Cette fête indiquait le début de l'année ainsi que l'origine mythique de l'Inca et durait 9 jours durant lesquels avaient lieu danses et sacrifices. Le dernier Inti Raymi en la présence de l'empereur Inca s’est tenu en 1535. Il a été par la suite interdit en 1572 par le vice-roi Francisco de Toledo étant considéré comme une cérémonie païenne contraire à la foi catholique, mais a cependant continué à être célébré clandestinement. En 1944, une reconstitution historique de l'Inti Raymi est organisée à l'initiative de Faustino Espinoza, sur la base des chroniques de Garcilaso de la Vega, lesquelles se référent aux seuls aspects religieux de la cérémonie. Depuis cette date, la cérémonie annuelle est à nouveau un événement public et de grand attrait touristique dans la ville de Cuzco.
Fête de l'Inti Raymi dans Cusco et Sacsay'huamanDeux événements se déroulent durant le jour de l'Inti Raymi. Le matin, une parade avec accès gratuit a lieu jusqu'à la Plaza Del Arma, où les locaux et les touristes étrangers affluent tôt le matin (dès 7H00) pour assister au spectacle qui débute vers 9H30 et dure environ deux heures. Puis, s'ensuit un spectacle payant, de 13H30 à 18h (jusqu'à 156 USD pour certaines places) sur le site historique de Sacsay'huaman. Les locaux, eux, grimpent dans les vallées environnantes afin d'apercevoir le spectacle théâtral, sorte de reconstitution historique accompagnée de danses et chants pendant toute l'après-midi. Les processions représentent les quatre suyos (région de l'empire inca). On peut y apercevoir "l'Inca" et sa femme.

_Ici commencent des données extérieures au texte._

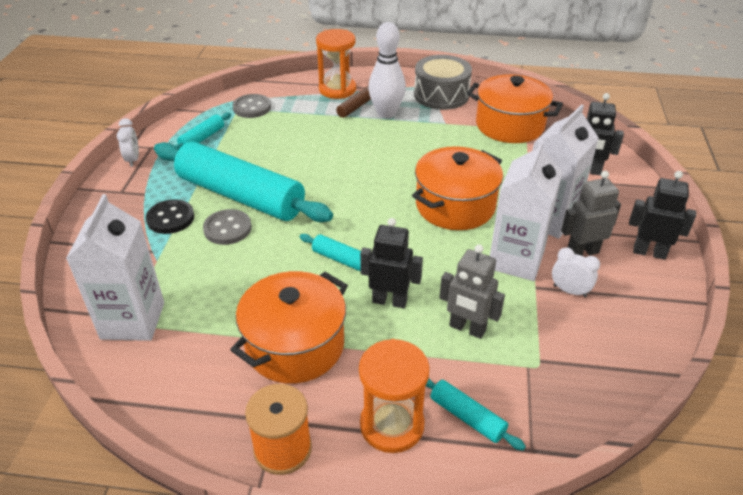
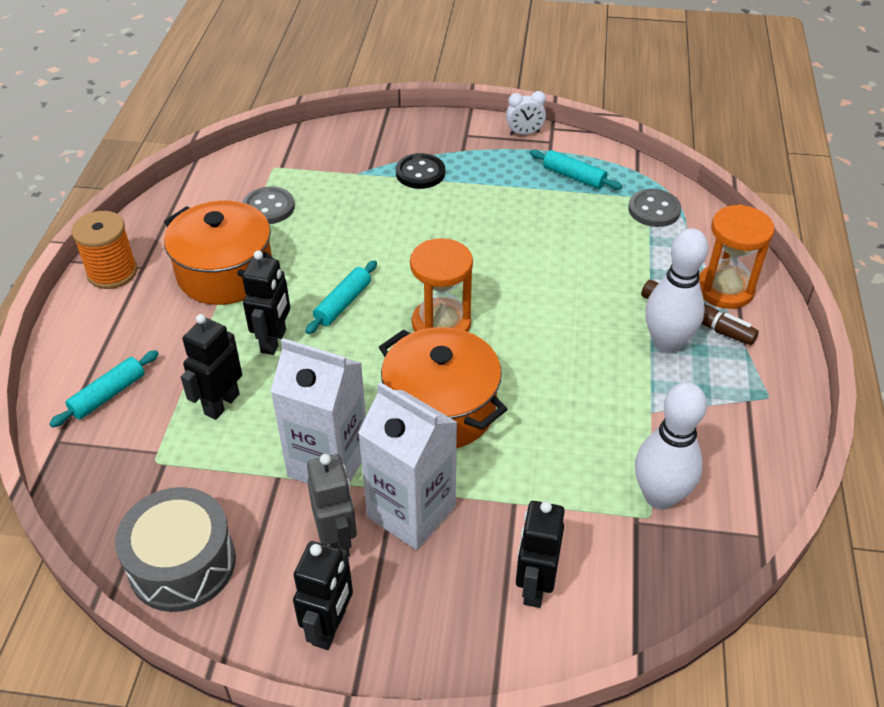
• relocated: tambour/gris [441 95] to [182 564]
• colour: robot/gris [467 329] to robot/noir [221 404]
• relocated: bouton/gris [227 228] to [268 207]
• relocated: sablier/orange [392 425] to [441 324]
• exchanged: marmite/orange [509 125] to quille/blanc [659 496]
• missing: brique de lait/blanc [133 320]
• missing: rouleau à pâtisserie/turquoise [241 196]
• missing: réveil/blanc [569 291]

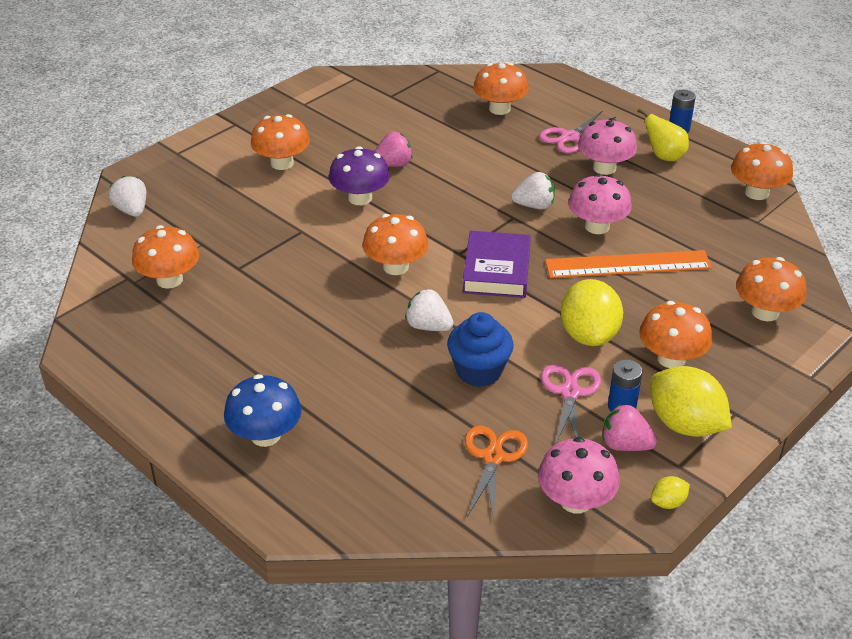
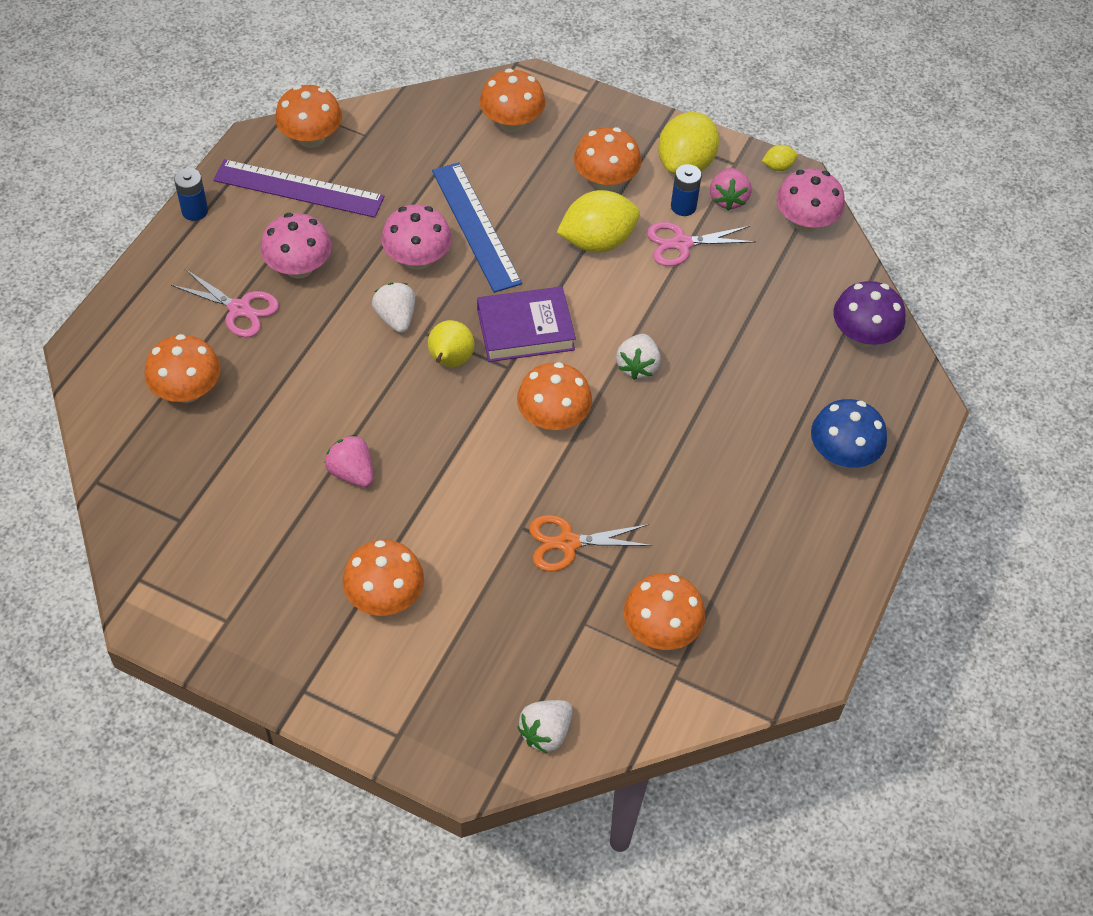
• appeared: règle/violet [299 188]
• relocated: poire/jaune [664 156] to [450 361]
• colour: règle/orange [628 265] to règle/bleu [476 226]
• relocated: ciseaux/orange [493 457] to [568 543]
• spun: citron/jaune [668 502] = [778 167] 60 degrees counterclockwise
• relocated: champignon/violet [360 198] to [863 335]
• missing: muffin/bleu [479 371]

Quelle tristesse de voir que le spectacle de l'après-midi n'est plus désormais un spectacle pour "le peuple", mais pour les riches uniquement, vu le prix exorbitant des places!
Cérémonie du Corpus Christi
A quelques jours d'intervalle avec la grande fête d'Inti Raymi, Cusco reste animée grâce à l’effervescence des célébrations du Corpus Christi dans les différents quartiers de la ville. Des statues de saints et de vierges en provenance de différents quartiers arrivent en procession jusqu'à la cathédrale pour saluer le corps du Christ, représentée par l'hostie consacrée gardée dans le magnifique ostensoir en or massif qui se trouve dans la cathédrale. Les cortèges sont accompagnée de fanfares, danseuses et selon les quartiers se terminent par l’embrasement de grandes structures décorées de pétards.
Procession des saints et défilé de danseurs et fanfares dans les différents quartiers de la ville Le Corpus Christi est la cérémonie catholique dédiée au corps et au sang du Christ présents dans l’eucharistie, qui se fête le jeudi 60 jours après Pâques. C’est le vice-roi Francisco de Toledo qui a instauré ce rituel en 1572, pour supplanter les vénérations de momies héritées des Incas. Selon la tradition de Cusco, la veille de la fête religieuse, les quinze saints de la ville descendent de leur hôtel pour se réunir autour du Seigneur des Tremblements qui n’est autre que la représentation de Jésus en croix la plus vénérée en Amérique latine.